What the task asks:
In the entries below, find the line with "pinky tip: (340, 264)" and the line with "pinky tip: (146, 208)"; reproduce those two lines and all lines between them exactly, without pictures.
========
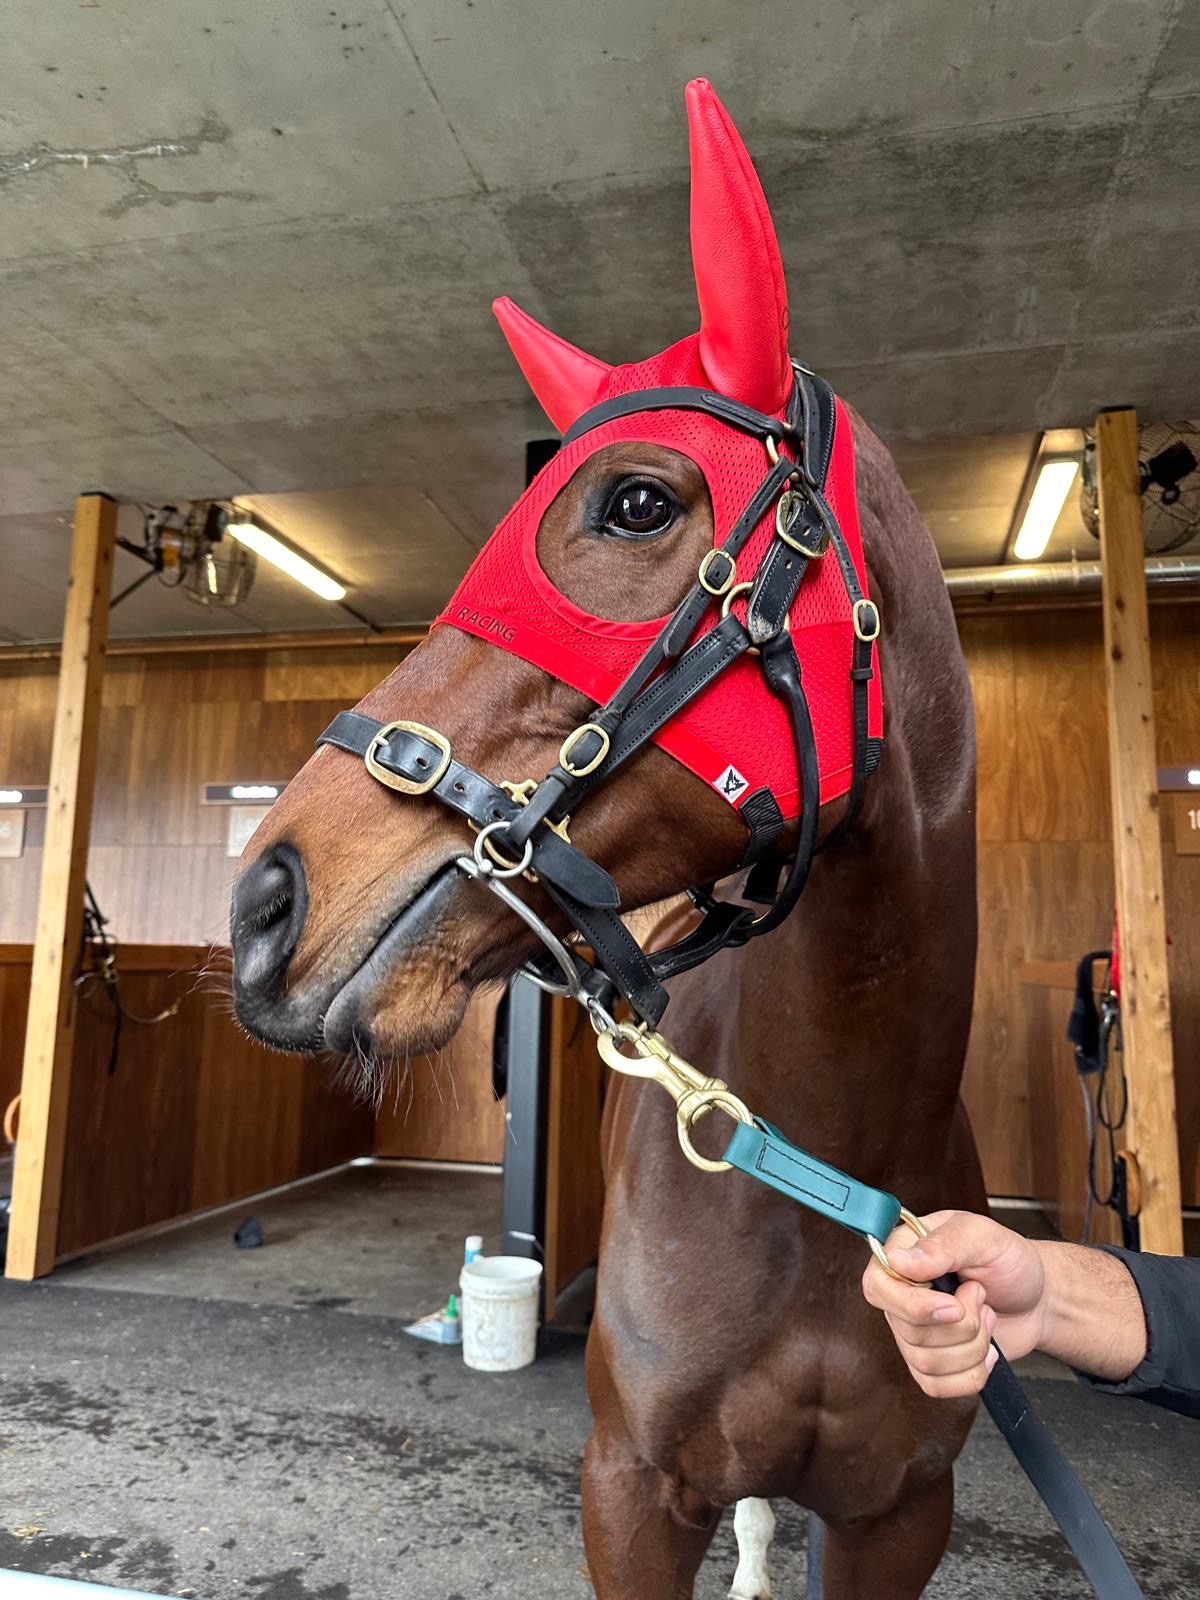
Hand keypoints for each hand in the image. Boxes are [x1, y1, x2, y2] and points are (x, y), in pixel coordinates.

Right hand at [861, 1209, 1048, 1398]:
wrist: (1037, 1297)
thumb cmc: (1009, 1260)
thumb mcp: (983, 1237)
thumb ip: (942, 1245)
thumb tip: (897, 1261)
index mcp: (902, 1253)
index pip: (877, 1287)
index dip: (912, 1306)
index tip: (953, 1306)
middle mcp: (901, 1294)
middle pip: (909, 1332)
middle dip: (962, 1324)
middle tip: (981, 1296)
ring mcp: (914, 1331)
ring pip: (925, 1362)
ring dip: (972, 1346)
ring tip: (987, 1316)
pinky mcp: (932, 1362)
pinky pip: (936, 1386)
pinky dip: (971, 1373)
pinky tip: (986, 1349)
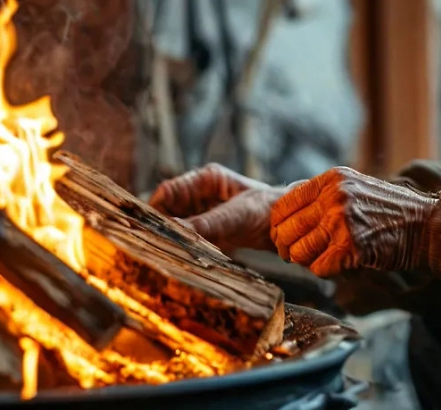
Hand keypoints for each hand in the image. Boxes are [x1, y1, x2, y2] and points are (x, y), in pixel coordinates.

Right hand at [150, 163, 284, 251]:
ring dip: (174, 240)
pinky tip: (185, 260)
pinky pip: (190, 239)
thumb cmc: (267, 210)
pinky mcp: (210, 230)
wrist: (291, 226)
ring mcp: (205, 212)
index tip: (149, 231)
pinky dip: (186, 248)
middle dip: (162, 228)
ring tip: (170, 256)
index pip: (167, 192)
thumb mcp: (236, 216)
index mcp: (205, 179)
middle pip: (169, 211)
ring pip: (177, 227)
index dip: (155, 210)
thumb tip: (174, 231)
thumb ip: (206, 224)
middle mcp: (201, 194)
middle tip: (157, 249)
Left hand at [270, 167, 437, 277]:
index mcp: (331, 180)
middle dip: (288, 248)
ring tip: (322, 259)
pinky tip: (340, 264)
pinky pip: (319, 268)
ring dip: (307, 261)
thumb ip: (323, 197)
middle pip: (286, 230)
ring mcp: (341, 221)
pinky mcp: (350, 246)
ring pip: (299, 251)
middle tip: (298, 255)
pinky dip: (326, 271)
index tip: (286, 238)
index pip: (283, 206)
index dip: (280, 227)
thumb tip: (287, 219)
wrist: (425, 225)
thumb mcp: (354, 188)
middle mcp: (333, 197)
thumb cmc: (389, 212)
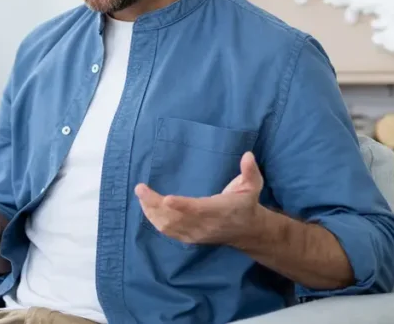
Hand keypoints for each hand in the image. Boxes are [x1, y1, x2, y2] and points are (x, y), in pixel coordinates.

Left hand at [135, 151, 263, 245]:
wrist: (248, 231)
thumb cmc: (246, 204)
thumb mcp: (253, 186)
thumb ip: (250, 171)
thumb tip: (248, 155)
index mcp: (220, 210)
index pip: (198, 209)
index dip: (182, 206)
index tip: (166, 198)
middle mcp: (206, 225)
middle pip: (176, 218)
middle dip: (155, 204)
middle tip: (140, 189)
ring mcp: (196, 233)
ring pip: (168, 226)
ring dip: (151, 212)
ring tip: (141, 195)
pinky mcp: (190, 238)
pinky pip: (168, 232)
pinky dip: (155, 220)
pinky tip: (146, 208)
========
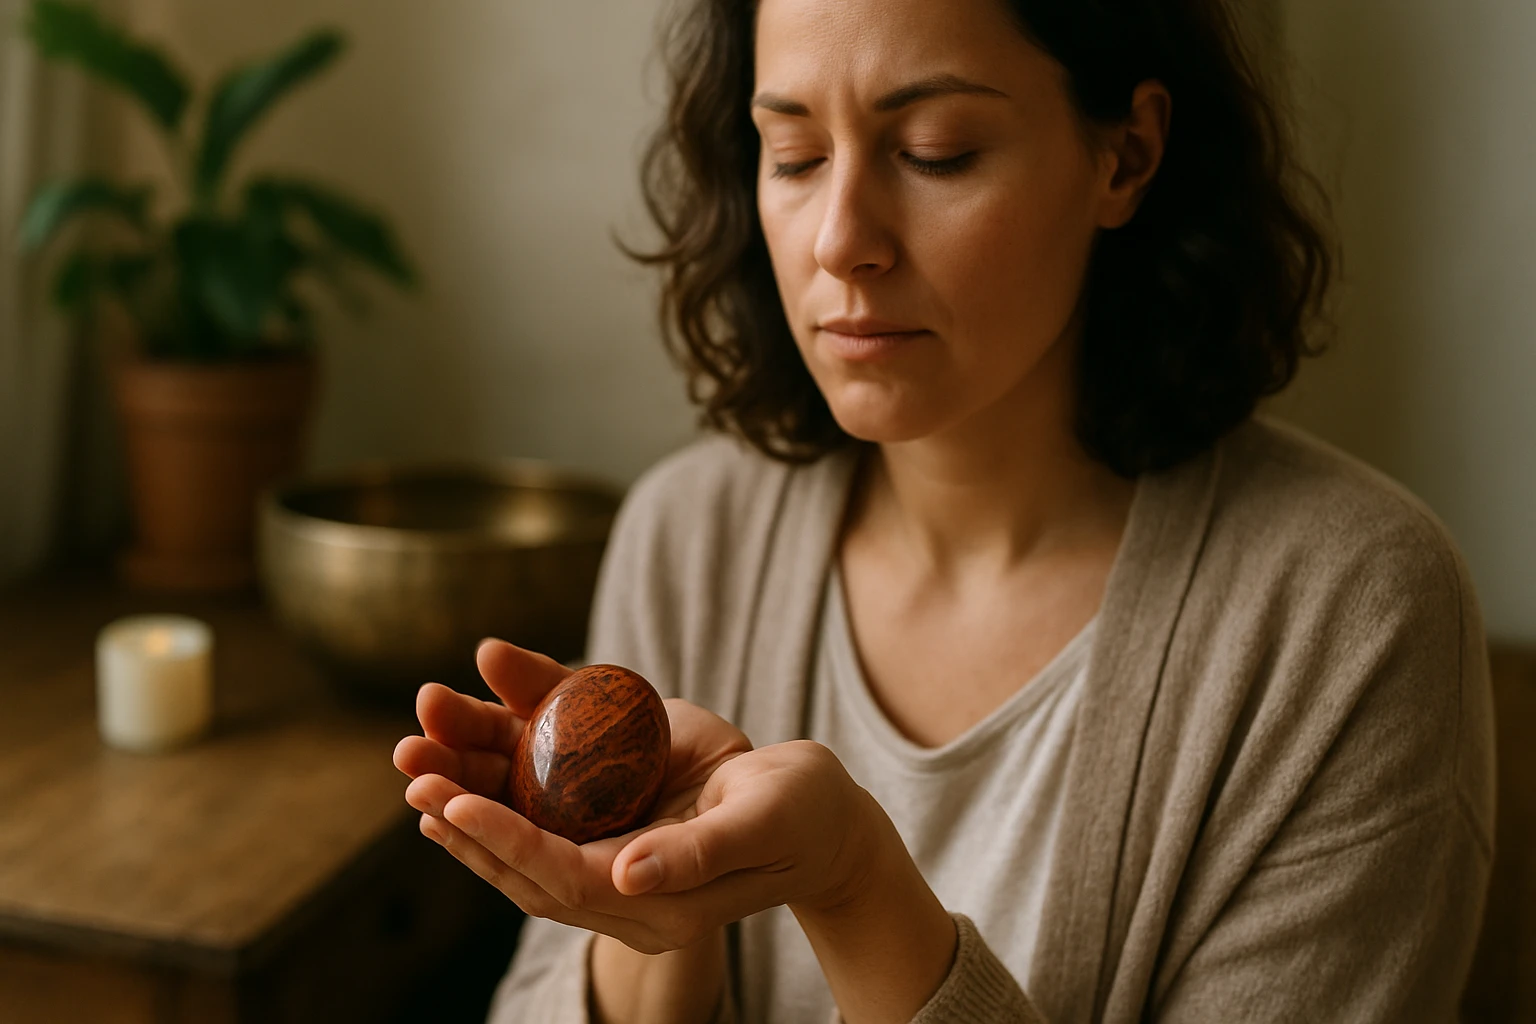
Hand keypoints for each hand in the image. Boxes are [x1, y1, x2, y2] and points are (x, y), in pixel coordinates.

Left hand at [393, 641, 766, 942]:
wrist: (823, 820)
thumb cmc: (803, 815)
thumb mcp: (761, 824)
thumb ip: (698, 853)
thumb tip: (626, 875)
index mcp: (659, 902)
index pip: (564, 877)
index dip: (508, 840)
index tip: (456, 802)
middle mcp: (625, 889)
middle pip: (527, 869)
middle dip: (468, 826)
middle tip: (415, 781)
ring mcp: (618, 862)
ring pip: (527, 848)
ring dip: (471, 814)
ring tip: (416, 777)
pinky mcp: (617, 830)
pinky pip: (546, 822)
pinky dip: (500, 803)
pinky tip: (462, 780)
========
Solution to the exercise:
pinky tip: (340, 264)
pinky pip: (319, 268)
ring dip: (307, 261)
thumb ip: (323, 197)
middle pip: (286, 230)
ring mcp: (341, 221)
pinky mcp: (350, 246)
ring pip: (299, 251)
middle tip: (298, 255)
pinky dip: (326, 271)
index tip: (286, 238)
index pip: (283, 206)
index dip: (280, 227)
thumb tip: (287, 219)
wrist: (425, 225)
thumb mcp: (354, 188)
middle mcp: (333, 197)
thumb cmc: (389, 212)
Hand keypoints for each hand in the image. Boxes are [x1, y1, x2, y2] and points are (x, y), in pixel coordinates.

Left hand at [135, 151, 263, 245]:
wrist: (248, 231)
thumb cmc: (246, 204)
thumb mcp: (253, 186)
thumb ip: (250, 171)
thumb tip: (248, 155)
index mcp: (220, 210)
index pip: (198, 209)
index dip: (182, 206)
index tip: (166, 198)
middle mcp: (206, 225)
middle pip: (176, 218)
middle dip: (155, 204)
middle tip: (140, 189)
ring mcp: (196, 233)
ring pip: (168, 226)
ring dip: (151, 212)
ring tip: (141, 195)
pinky mcp: (190, 238)
pinky pip: (168, 232)
pinky dip: (155, 220)
pinky tip: (146, 208)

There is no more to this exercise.